Au début de Get Lucky, tu parles de “la légende du phénix”. As-tu le sentiment que les Daft t’ont aidé à renaître de tes cendres, après une période qui était peut-être moins faste que d’autres pour toi ? T’ont-ils aidé à faire ton “come-back” ?
(silence) Ce que vous dites est très poétique et plein de métaphores, mais franchement, pas du tout. Je vois très bien le concept, je vois très bien où vous voulez en venir, mais non, je ne crois pas être ce phénix-là.
Quelle est ta relation avec Kanye West et Jay-Z ?
Jay-Z est comme mon grand frère, et Kanye est comme un frère aussi. On n’a pas besoin de se parler beaucoup pour se comprendre. Je suis très proche de Jay, nos familles se connaissent.
Qu’as-tu pensé de Yeezus, le dernier album de Kanye West ?
Du pur génie, absolument incroyable. C’est un album qui crée des images à chaque instant, c’est fou.
Peux-tu ressentir de la jalousie à l’égard d’un artiste en entendant quelque chose que tu aurais aimé écrire toi-même ?
Non, pas vraiment.
Il y a eu huit ans entre ton premier album In My Mind et celui-ci.

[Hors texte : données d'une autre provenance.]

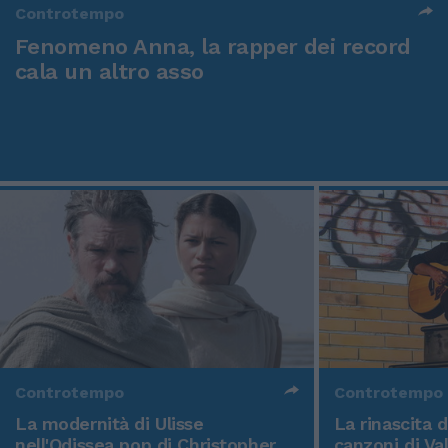
Controtempo
Fenomeno Anna, la rapper dei record
cala un altro asso
Controtempo
Controtempo
La modernità di Ulisse
La rinascita 
nell'Odissea pop di Christopher
canzoni di Va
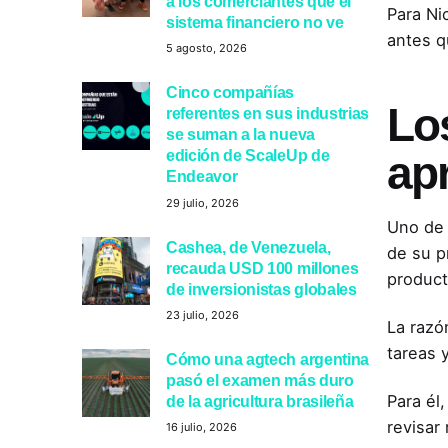
a los comerciantes que el
Para Ni
sistema financiero no ve
antes q
5 agosto, 2026
Cinco compañías
Lo
referentes en sus industrias
se suman a la nueva
edición de ScaleUp de
ap
Endeavor
29 julio, 2026
Uno de 
Cashea, de Venezuela,
de su p
recauda USD 100 millones
product
de inversionistas globales
23 julio, 2026
La razó
tareas 
Cómo una agtech argentina
pasó el examen más duro
Para él
de la agricultura brasileña
revisar 
16 julio, 2026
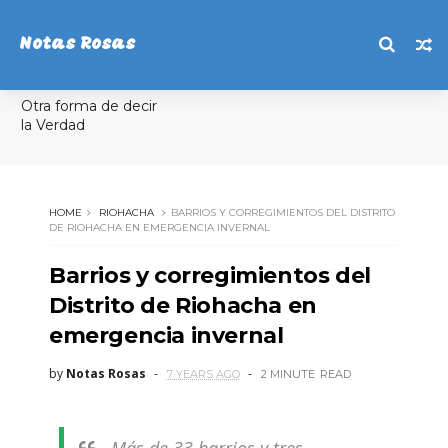
Notas Rosas
Otra forma de decir
la Verdad
HOME
RIOHACHA
BARRIOS Y CORREGIMIENTOS DEL DISTRITO
DE RIOHACHA EN EMERGENCIA INVERNAL
Barrios y corregimientos del
Distrito de Riohacha en
emergencia invernal
by
Notas Rosas
7 YEARS AGO
2 MINUTE
READ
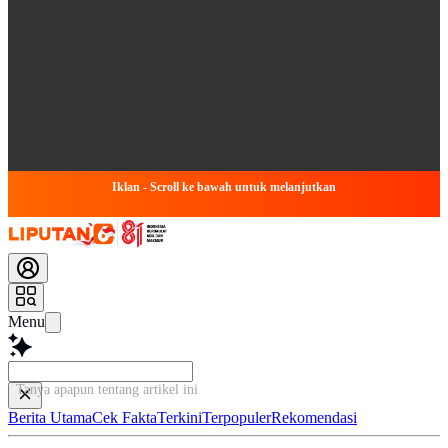
Iklan - Scroll ke bawah untuk melanjutkan
Menu
Tanya apapun tentang artikel
Berita Utama
Cek Fakta
Terkini
Terpopuler
Rekomendasi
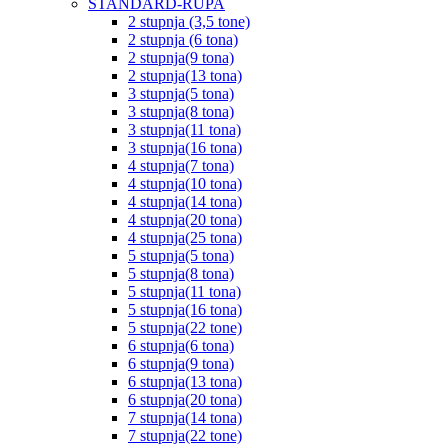
STANDARD-RUPA
2 stupnja (3,5 tone)
2 stupnja (6 tona)
2 stupnja(9 tona)
2 stupnja(13 tona)
3 stupnja(5 tona)
3 stupnja(8 tona)
3 stupnja(11 tona)
3 stupnja(16 tona)
4 stupnja(7 tona)
4 stupnja(10 tona)
4 stupnja(14 tona)
4 stupnja(20 tona)
4 stupnja(25 tona)
5 stupnja(5 tona)
5 stupnja(8 tona)
5 stupnja(11 tona)
5 stupnja(16 tona)
5 stupnja(22 tone)
6 stupnja(6 tona)
6 stupnja(9 tona)
6 stupnja(13 tona)
6 stupnja(20 tona)
7 stupnja(14 tona)
7 stupnja(22 tone)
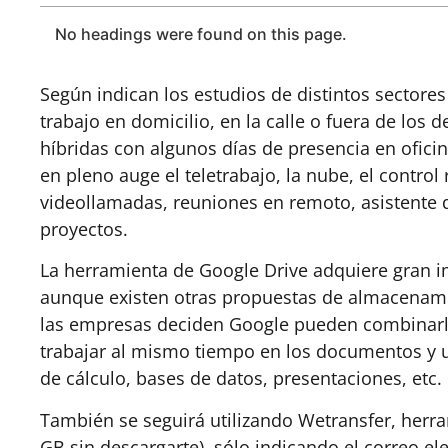
No headings were found on this page.
Según indican los estudios de distintos sector
trabajo en domicilio, en la calle o fuera de los
híbridas con algunos días de presencia en oficina
en pleno auge el teletrabajo, la nube, el contro
videollamadas, reuniones en remoto, asistente 
proyectos.
La herramienta de Google Drive adquiere gran imp
aunque existen otras propuestas de almacenamie
las empresas deciden Google pueden combinarla
trabajar al mismo tiempo en los documentos y ut
de cálculo, bases de datos, presentaciones, etc.
También se seguirá utilizando Wetransfer, herra
GB sin descargarte), sólo indicando el correo el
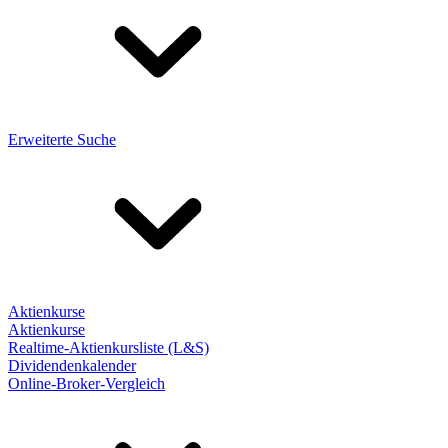
Erweiterte Suche
Aktienkurse
Aktienkurse
Realtime-Aktienkursliste (L&S)
Dividendenkalender
Online-Broker-Vergleich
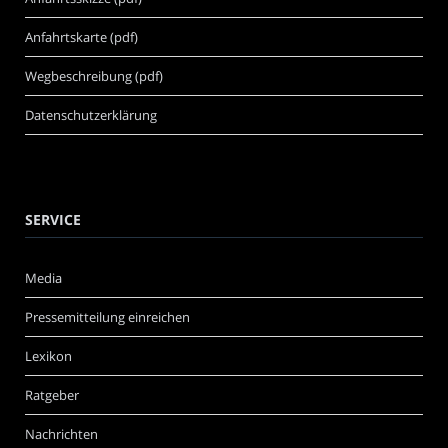
Anfahrtskarte (pdf)
Wegbeschreibung (pdf)
Datenschutzerklärung
SERVICE
Media
Pressemitteilung einreichen
Lexikon
Ratgeber
Nachrichten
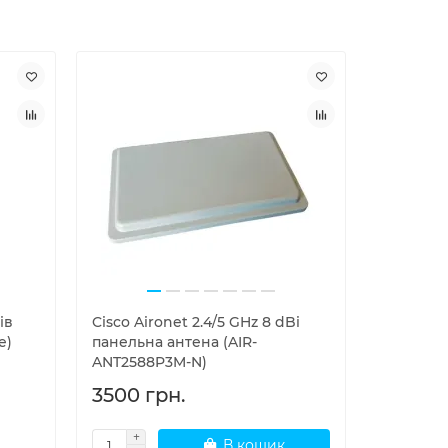
ів
Cisco Aironet 2.4/5 GHz 8 dBi
Панельн
e)
панельна антена (AIR-
739623 
ANT2588P3M-N)
3500 грн.
7000 г
В кошик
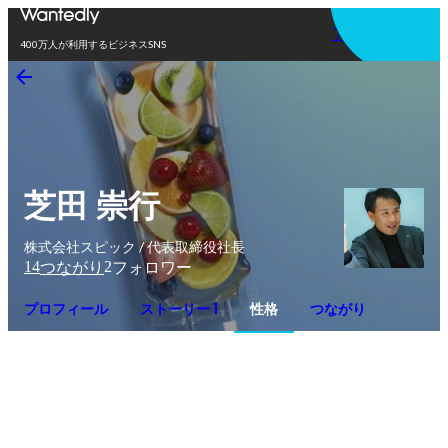
アプリを使う
400万人が利用するビジネスSNS
芝田 崇行
株式会社スピック / 代表取締役社長
14
2
つながり
フォロワー
プロフィール
ストーリー 1
性格
つながり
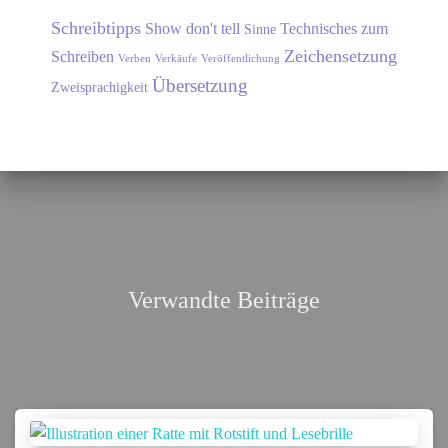
Schreibtipps
Show don't tell
Technisches zum
Sinne
Zeichensetzung
Schreiben
Verben
Verkäufe
Veröffentlichung
Übersetzung
Zweisprachigkeit
Verwandte Beiträge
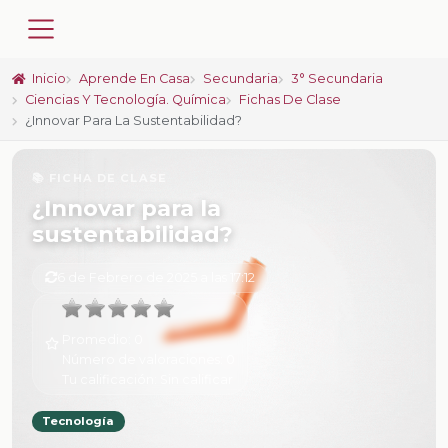
Inicio
Aprende En Casa
Secundaria
3° Secundaria
Ciencias Y Tecnología. Química
Fichas De Clase
¿Innovar Para La Sustentabilidad?
📚 FICHA DE CLASE
¿Innovar para la
sustentabilidad?
6 de Febrero de 2025 a las 17:12
Promedio:
0
Número de valoraciones:
0
Tu calificación:
Sin calificar
Tecnología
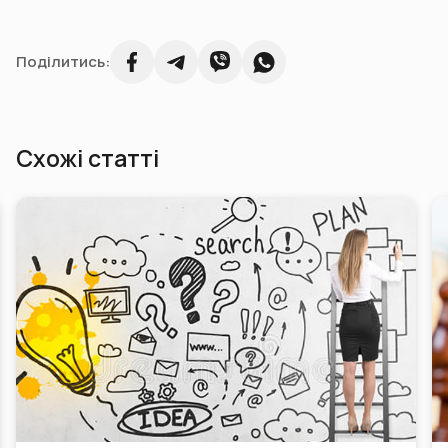
Поділитись:
Схожі статті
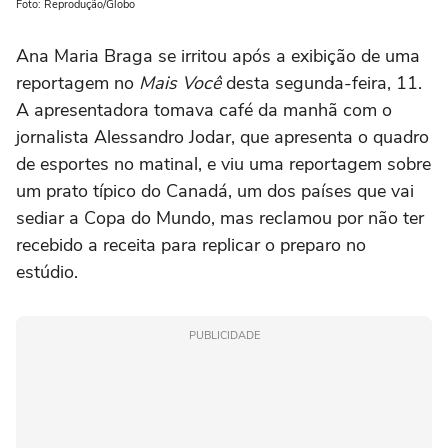
Foto: Reprodução/Globo
Ana Maria Braga se irritou após a exibição de uma
reportagem no
Mais Você
desta segunda-feira, 11.
A apresentadora tomava café da manhã com o
jornalista Alessandro Jodar, que apresenta o quadro
de esportes no matinal, e viu uma reportagem sobre
um prato típico do Canadá, um dos países que vai
sediar a Copa do Mundo, mas reclamou por não ter
recebido a receita para replicar o preparo no
estúdio.
PUBLICIDADE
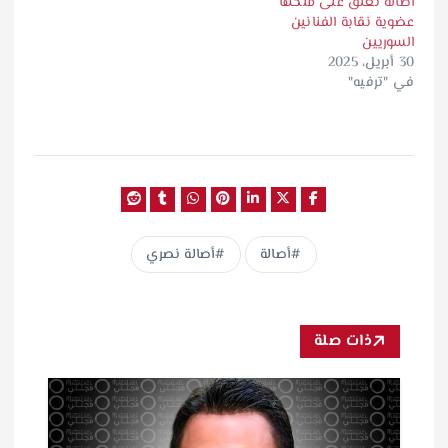
أصالة تعلّق على منحها
عضوية نقابة الفنانين
السوريين
30 أبريل، 2025
في "ترفيه"
أصالة
أصالة نصري
ذات صلة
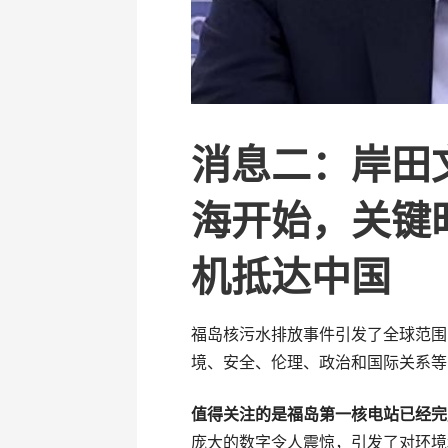
消息二：岸田
海开始，关键
机抵达中国
福岛核污水排放事件引发了全球范围
境、安全、伦理、政治和国际关系等
值得关注的是福岛第一核电站已经完
庞大的数字令人震惊，引发了对环境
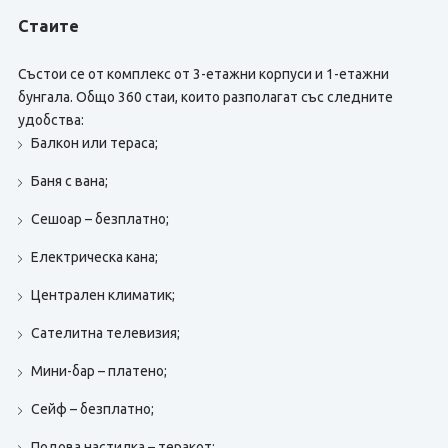
Стаите
Състои се от комплекс от 3-етажни корпуси и 1-етажни
бунгала. Общо 360 стаи, които разполагат със следните
удобства:
Балкон или тераса;
Баня с вана;
Сешоар – безплатно;
Електрическа кана;
Централен климатик;
Сателитна телевизия;
Мини-бар – платено;
Сейф – безплатно;
Подова настилка – теракот;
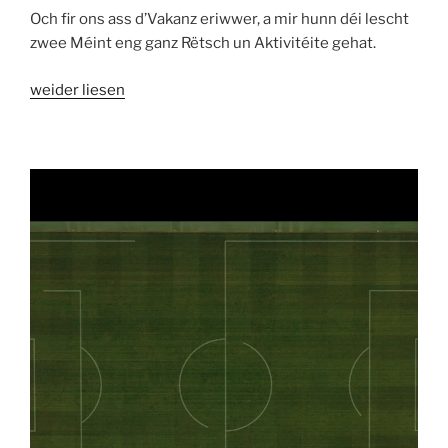
Och fir ons ass d’Vakanz eriwwer, a mir hunn déi lescht
zwee Méint eng ganz Rëtsch un Aktivitéite gehat.
weider liesen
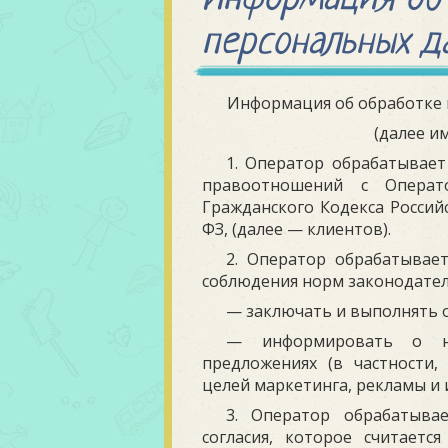
персональных д
Информация об обработке 
(далее и
1. Оператор обрабатывае
правоотношений с Операт
Гражданского Кодекса Россий
ФЗ, (далее — клиентов).
2. Оператор обрабатывае
соблюдения норм законодател
— заключать и выполнять о
— информировать о но
предложениях (в частности,
целей маркетинга, рекламы и 
3. Оператор обрабатыва
согласия, которое считает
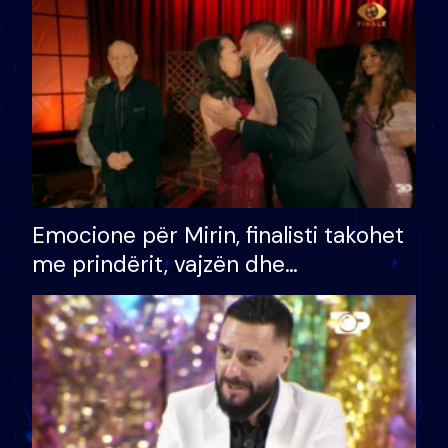
të fituar çmimin e madh
Emocione për Mirin, finalisti takohet
me prindërit, vajzën dhe
bashkëshorten: S’kemi ndonjë letër
divorci apo jo?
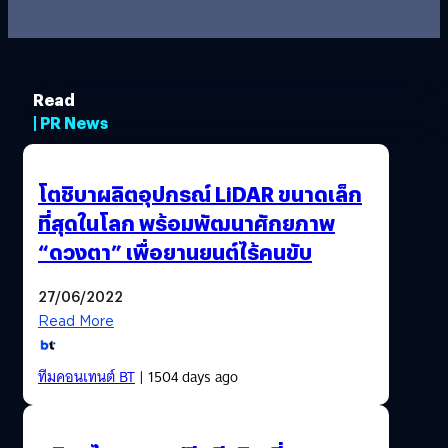
Read
| PR News
โตชิบาผลิตอุปกรณ์ LiDAR ขนาดเล็ก
ที่สุดในโลก พร้อมพัฒนาศักยภาพ
“ดวงตา” เพื่อยานยนต์ไร้คนขับ
27/06/2022
Read More
ทีมคอนเทนต์ BT
| 1504 days ago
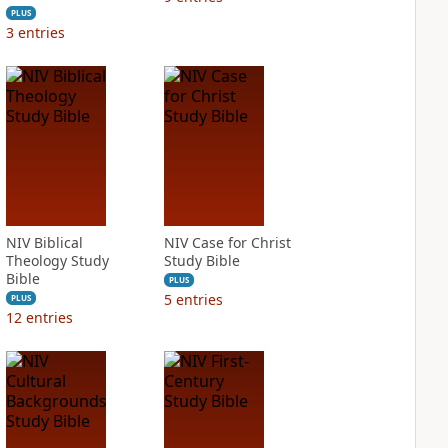
PLUS
3
entries
NIV Biblical
NIV Case for Christ
Theology Study
Study Bible
Bible
PLUS
5
entries
PLUS
12
entries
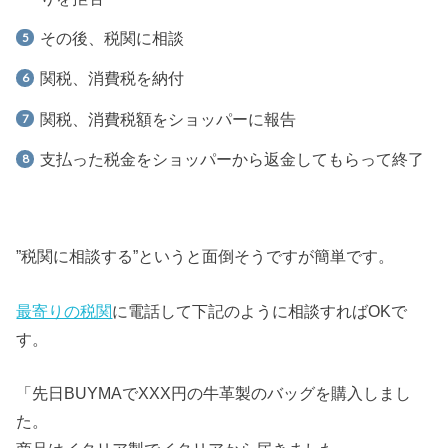
その後、税関に相談
関税、消費税を納付
関税、消費税額をショッパーに報告
支払った税金をショッパーから返金してもらって終了
”税関に相談する”というと面倒そうですが簡単です。
最寄りの税関
に電話して下記のように相談すればOKで
す。
「先日BUYMAでXXX円の牛革製のバッグを購入しまし
た。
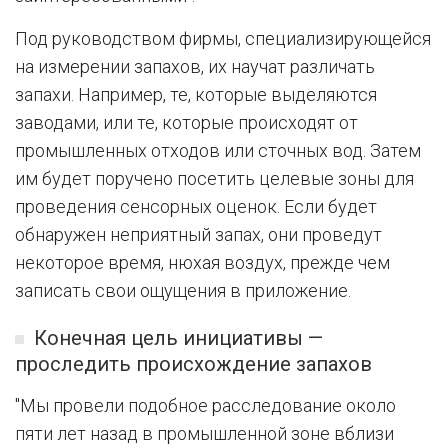
Под руководством фирмы, специализирующейся
на измерении запахов, их научат различать
запахи. Например, те, которые выделяются
заводами, или те, которые происходят от
промышленных отходов или сточных вод. Затем
им будет поручено посетить целевые зоны для
проведения сенсорных оценок. Если будет
обнаружен неприятный запах, они проведут
некоторое время, нюхая воздух, прежде чем
записать свои ощущения в приложение.
Конечная цель инициативы —
проследить происхождение запахов
"Мы провели подобное расследование около
пяти лет назад в промышленной зоне вблизи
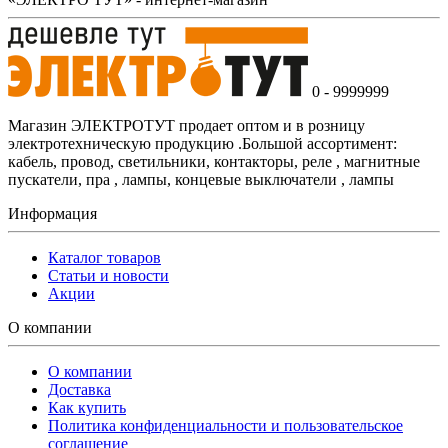
0 - 9999999
Магазин ЭЛЕКТРОТУТ продает оптом и в розницу
электротехническую продукцию .Большой ассортимент:
кабель, провод, светильники, контакторы, реле , магнитные
пускатели, пра , лампы, концевые выключатели , лампы
Информация
Каталог товаров
Статьи и новости
Акции
О компании
О компании
Доставка
Как купить
Политика конфиденциальности и пользовательское
соглашение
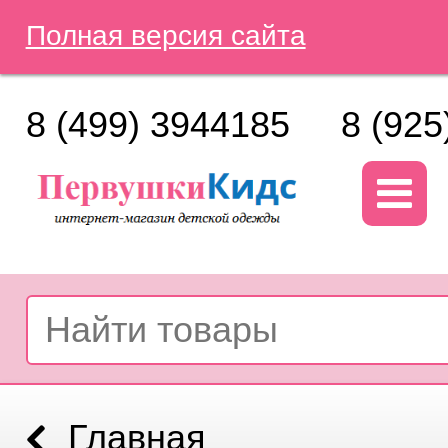
Полная версия сайта
8 (499) 3944185
8 (925
Главная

Pourquoi ?
Je n’avais pas envie de refaire un autre album solo. Mon premier disque était tellement autocentré… Je n’avais pas envie de revivre une telle expérience, je n’avais pas envie de parler de moi, de paraître trop égoïste…
Tu as beaucoup travaillé là-dessus ces dernières années ?
Mais j’y travaille encore. Le processus est loin d’être terminé. J’essaie d’être plus altruiste, de voir ce que je peux faire pour mon prochain, de voir comment je peux faire pour ne pas me mettre au centre de tout. Ce que j’ai vécu ces dernières années, dans mon existence personnelle surtout, m’a beaucoup aidé là-dessus. Et je crois que ça se ressent dans ma musique, qui est peut-être devenue plus généreuse elle aussi. Je cherche moins à attirer l’attention, et plus à donner du plaisir. J’ai fait beaucoup de collaborations ces dernières années, et pas simplement avec des musiciens. J’ai appris beaucoup de choses, un peu comme si j’avais accepté de retourner à l’université. Le Pharrell d’aujourd’hui est, je pense, meilleur que celui d’il y a huit ans. Je dis moins “je”, je dis plus “nous”.
Tu vis toujours à Miami ?
Oui, c’est la maison, au même titre que la Virginie, où je suis né. Il y a l’océan, ce climat tropical que j’affectionne beaucoup, qui me fait du bien. Je n’ai plus besoin d’aller à New York ou à Los Angeles autant qu’avant. Ma vie est là-bas, c’est là-bas que j’écris ma musique. Même si j’ai envie que le monde entier l’entende (rires).